====== Alıntı metin ======

Howl'un Kitap Yorumları 📚

Kırmızı Pazartesi - Gabriel Garcia Marquez

Bu, yazarın okuduğum ilk kitabı. İnce bir kitap ve bir çırpıda okunuyor ama ters kurguyla yazıldığı için belki herkese hitap etmeyebilir. Ben severek okudum ve okumayan arkadaşlara tavsiye ederim.

Merak edenler için konusunu özetlemem gerekirse ;
Kitapta işleneceğini herkesin bildiği bir namus cinayeti anlatılıyor.
Hikaye, "Santiago Nasar, onu öldürecekleri gün, piskoposun geleceği gemiyi karşılamak için sabah saat 5.30’da kalkmıştı." diye başlıyor ve namus, töre, vicdan, adalet gibi kavramlar ile yozlaşmış toplumların davranışlarına ayna tutuyor.
 
Bilinmeyen Adanın Öyküsü - José Saramago

"Bir adam kralın kapısını çalmış ve ona demiş ki, Bana bir tekne ver."

====== Verilen satırlar ======

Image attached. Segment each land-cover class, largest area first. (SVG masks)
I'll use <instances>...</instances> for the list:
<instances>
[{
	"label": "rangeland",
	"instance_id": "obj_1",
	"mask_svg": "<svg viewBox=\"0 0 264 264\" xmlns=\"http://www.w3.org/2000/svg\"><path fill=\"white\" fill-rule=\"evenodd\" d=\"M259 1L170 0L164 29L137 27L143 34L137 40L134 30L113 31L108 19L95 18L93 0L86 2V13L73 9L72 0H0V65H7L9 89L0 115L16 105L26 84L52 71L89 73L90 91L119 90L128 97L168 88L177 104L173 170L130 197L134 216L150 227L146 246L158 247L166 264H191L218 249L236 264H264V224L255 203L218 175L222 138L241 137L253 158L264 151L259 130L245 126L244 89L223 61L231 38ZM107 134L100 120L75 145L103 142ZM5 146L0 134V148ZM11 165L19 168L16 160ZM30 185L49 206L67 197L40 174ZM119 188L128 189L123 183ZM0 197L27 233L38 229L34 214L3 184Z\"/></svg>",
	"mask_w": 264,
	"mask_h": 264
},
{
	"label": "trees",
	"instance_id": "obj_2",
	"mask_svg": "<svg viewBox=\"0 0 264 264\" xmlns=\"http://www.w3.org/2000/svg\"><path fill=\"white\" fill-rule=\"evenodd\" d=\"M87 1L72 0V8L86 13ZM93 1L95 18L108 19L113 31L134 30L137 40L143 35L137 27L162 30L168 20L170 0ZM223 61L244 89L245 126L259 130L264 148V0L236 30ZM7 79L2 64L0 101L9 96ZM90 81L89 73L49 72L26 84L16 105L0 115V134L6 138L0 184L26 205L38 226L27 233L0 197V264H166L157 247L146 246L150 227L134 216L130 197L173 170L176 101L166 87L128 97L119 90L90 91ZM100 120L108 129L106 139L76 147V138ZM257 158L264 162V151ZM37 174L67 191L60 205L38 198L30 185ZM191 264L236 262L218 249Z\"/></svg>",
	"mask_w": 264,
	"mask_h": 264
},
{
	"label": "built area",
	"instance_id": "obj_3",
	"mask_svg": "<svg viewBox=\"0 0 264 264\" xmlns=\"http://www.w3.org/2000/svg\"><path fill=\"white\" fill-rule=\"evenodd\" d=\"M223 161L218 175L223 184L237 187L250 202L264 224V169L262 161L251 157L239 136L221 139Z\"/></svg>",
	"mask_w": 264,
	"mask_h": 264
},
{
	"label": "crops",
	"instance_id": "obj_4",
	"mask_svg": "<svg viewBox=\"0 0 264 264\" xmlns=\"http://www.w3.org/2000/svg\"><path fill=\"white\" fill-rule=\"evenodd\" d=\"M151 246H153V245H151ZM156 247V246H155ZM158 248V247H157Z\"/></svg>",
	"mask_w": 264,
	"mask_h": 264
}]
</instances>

======

= Görev listesi =
• 1. Kitap yorumları metninde "Kırmızı Pazartesi - Gabriel" sözlerinden başlayıp "davranışlarına ayna tutuyor." sözlerine kadar uzanan bölümün tamamını hiç değiştirmeden tekrar yazın.
• 2. Kitap yorumları metnine göre aşağıdaki soruları yanıtlayın.
(a) Kırmızı Pazartesi kimin kitabıdır?
(b) Kırmızı Pazartesi'de nasıl bir cinayet anlatılıyor?
(c) Santiago Nasar sabah saat kaçta kalkmıştı?
• 3. Kitap yorumları metnini iki cümleyle özetleyin.

= Görev yanıtları =
• 1.
Kırmızı Pazartesi - Gabriel Garcia Marquez

Bu, yazarın okuduğum ilk kitabı. İnce bir kitap ve bir çırpıda okunuyor ama ters kurguyla yazıldığı için belki herkese hitap etmeyebilir. Ben severek okudum ve okumayan arkadaşlara tavsiye ederim.

Merak edenler için konusunu özetlemem gerekirse ;
Kitapta işleneceğini herkesin bildiği bir namus cinayeti anlatılıyor.
Hikaye, "Santiago Nasar, onu öldürecekleri gün, piskoposun geleceği gemiyi karşılamak için sabah saat 5.30’da kalkmıştı." diye başlıyor ve namus, töre, vicdan, adalet gibi kavramlar ile yozlaşmış toplumların davranışlarına ayna tutuyor.

• 2.
(a) Gabriel Garcia Marquez
(b) İşleneceğini herkesin bildiği bir namus cinayeti
(c) 5.30'da

• 3. Yorumcu, Gabriel Garcia Marquez'den okuduğu ilk kitap olan Kırmızı Pazartesi'yi ince ve bir çırpıda okunan bir kitap olarak tanıtıyor, ters kurguyla yazıldığı için herkese hitap etmeyebileceğini belirtiyor ve kitabı tavsiye ediyor. Kitap, işleneceğini herkesin bildiği bir namus cinayetini anlatıyor ve namus, töre, vicdan, adalet gibi kavramlarla yozlaşmış toplumların davranışlarına ayna tutuyor; metin ardından José Saramago'nun Bilinmeyen Adanın Öyküsü başlığına ve bu kitaptan bir alıntıya geçiyor.